== TASKS TO PERFORM ==
a: Reproduce the passage below on the Slatkin trustee dispute from "To say that" up to and including "him right now.".
b: Go on with the passage below on the Slatkin trustee dispute, picking up after its final sentence.

━━ DOCUMENT EXTRACT ━━

Scientologist net-loser Al Ribisi questioned
Lonstein’s failure to make clear his own pecuniary interest in the motion, and
chided him; "(for) positioning the issue in any way with our Church. Leave the Church out of it. It’s off-line. We have an Office of Special Affairs to handle these things."
Lonstein responded by quoting liberally from Scientology founder L. Ron Hubbard,
and claimed that trustee Todd Neilson was a "suppressive" - a Scientology
term for an "enemy" - for attempting to recoup Slatkin profits from
"hundreds of upstanding, ethical, productive Scientologists":
3. While I understand your comm about the Church, there is no "positioning"
going on here. It is a fact that we have received interrogatories from the
Trustee, listing out the various entities of the Church, and asking for information
about them. It certainly appears that he is getting ready to at least attempt
to sue the Church. Have you seen the interrogatory listing all the Church
entities?
To say that this is simply a matter for OSA misses the mark as to all
of our personal responsibility. If the Church is sued, then each person involved
in this Slatkin mess, (be it net losers or net gainers) is personally responsible
to fully handle the situation. I think that rather than just wait for the
Trustee to sue the Church, we should all (net gainers and net losers) take
pre-emptive actions to stop him right now.
And just for the record, I personally believe that the Trustee’s actions
are suppressive, and that his suit of hundreds of upstanding, ethical, productive
Scientologists is suppressive, and that his attempts use the legal system
to strong-arm Scientologists into paying him by trying to get their assets
attached in advance of a judgement are suppressive, and that his posturing
to sue the Church is grossly suppressive, and if he sues the Church, he is
100% suppressive, and that anyone who actively backs him up or sits quietly
on the sidelines getting monetary benefit from his actions is aiding and abetting
a Suppressive. Think about it, one of the distributions you receive from the
Trustee could potentially be money extracted from the Church. No-one would
want that to occur.
These are strong words, but the fact is that the legal system is unjust
and capricious, and it is being used by a "clever" attorney to unleash
much pain and suffering on upstat and ethical Scientologists whose only crime
is taking out more money from Reed than they put in, in some cases over a 15
year period. The Trustee’s actions are based on a completely arbitrary piece
of wog law that doesn’t produce justice for anyone. Many of these withdrawals
went to pay taxes or to donations, or personal living expenses. There were
no "crimes" committed here.
We should all apply the reference HCOPL "The Justice of Scientology,
its Use and Purpose", where LRH says:
"Don’t react to Scientology justice as though it were wog law. In
society’s "courts" one is given the works, and truth has little
bearing on the findings. A mean judge or clever attorney and small legal errors
decide a lot of their cases. Wog courts are like throwing dice. There is huge
cost and publicity and punishment galore even for the innocent.
So we must preserve our justice. And use it.
That’s the main lesson. If we don’t use it in all questions where the
truth of the matter is in doubt, we’ll just go on being wogs."
[...]
The joke is that Reed has managed to add one more suppressive act to
all the rest of his actions, and that is getting Scientologists arguing amongst
themselves, and splitting up the power of our group. What a sad situation.

━━━
━━ DATASET SECTION ━━

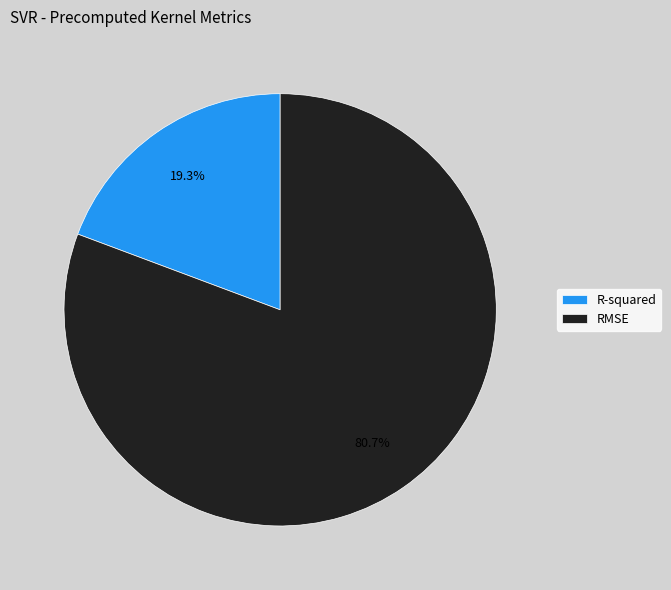

How many segments does this pie chart have?

2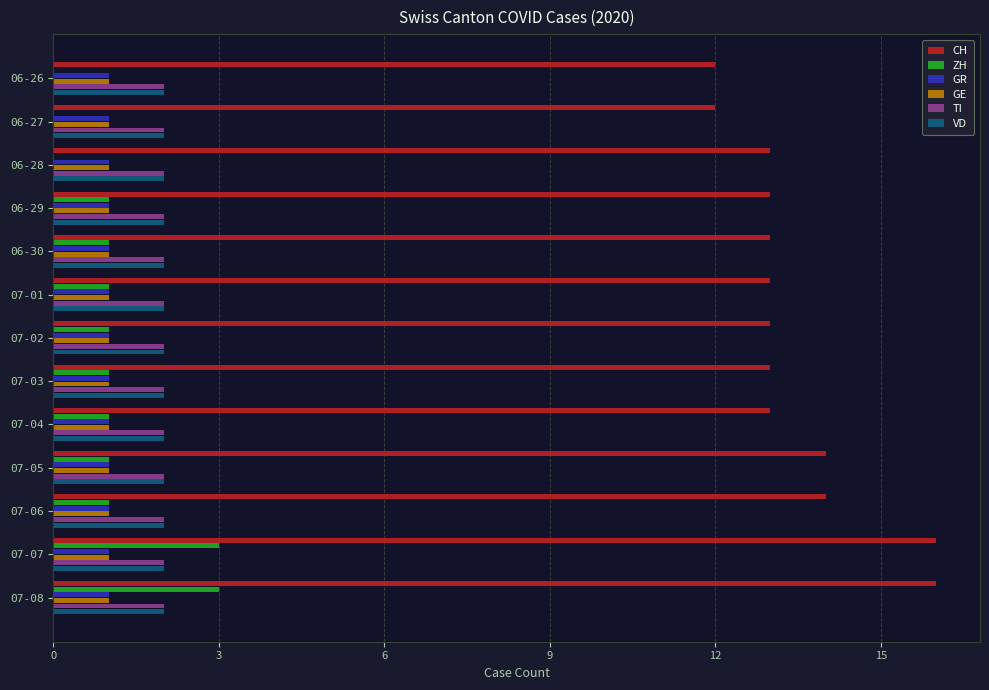

The VD series shows 2 at 06-27. True or false?

True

━━━

== RESPONSES FOR EACH TASK ==
a:
To say that this is simply a matter for OSA misses the mark as to all
of our personal responsibility. If the Church is sued, then each person involved
in this Slatkin mess, (be it net losers or net gainers) is personally responsible
to fully handle the situation. I think that rather than just wait for the
Trustee to sue the Church, we should all (net gainers and net losers) take
pre-emptive actions to stop him right now.

b:
The push surrounded last January’s so-called "Bernstein objection"
(see slatkinfraud.com updates passim), a motion opposing the proposed estate
reorganization that was filed by Danning Gill, allegedly on behalf of Brad Bernstein,
a Scientologist and net-loser with a claim for several hundred thousand dollars
against the Slatkin estate.
Not surprisingly, Kirkland Ellis, the law firm representing the powerful Creditor’s
Committee, lost little time in filing a motion of its own. The firm raised questions
over whether it was appropriate for Danning Gill to purport to represent a creditor
in the case at the same time that it was actively recruiting net debtors to
take part in its audacious "stockbroker defence", and making every
effort to stop the trustee’s efforts to recoup the money that Slatkin paid out
to profiteers.
Very few Scientologists, as it turned out, were willing to give in to Lonstein and co.’s pressure tactics. Only twenty-odd joinders were filed in response, according to this list from an earlier slatkinfraud.com story:
David Minkoff, Harold Gerlis, Edw. E. Marsh, Charles and Lanna Borom, David Morse, Forest Dockery, "Tsadore M. Ghait" (ed. note: almost certainly Isadore M. Chait), Norm Novitsky, Randall Wise, Nancy Wise, Alastair N. Wood, Marta L. Brewer, Lisa G. Downey, Marsha Fox, Janet Gildersleeue (ed. note: Gildersleeve), Theodore A. Wells, Joyce Anderson, Marlin Anderson, Paul J. Hedlund, Chelsea and Jack Murgatroyd, Charles N. Ohl.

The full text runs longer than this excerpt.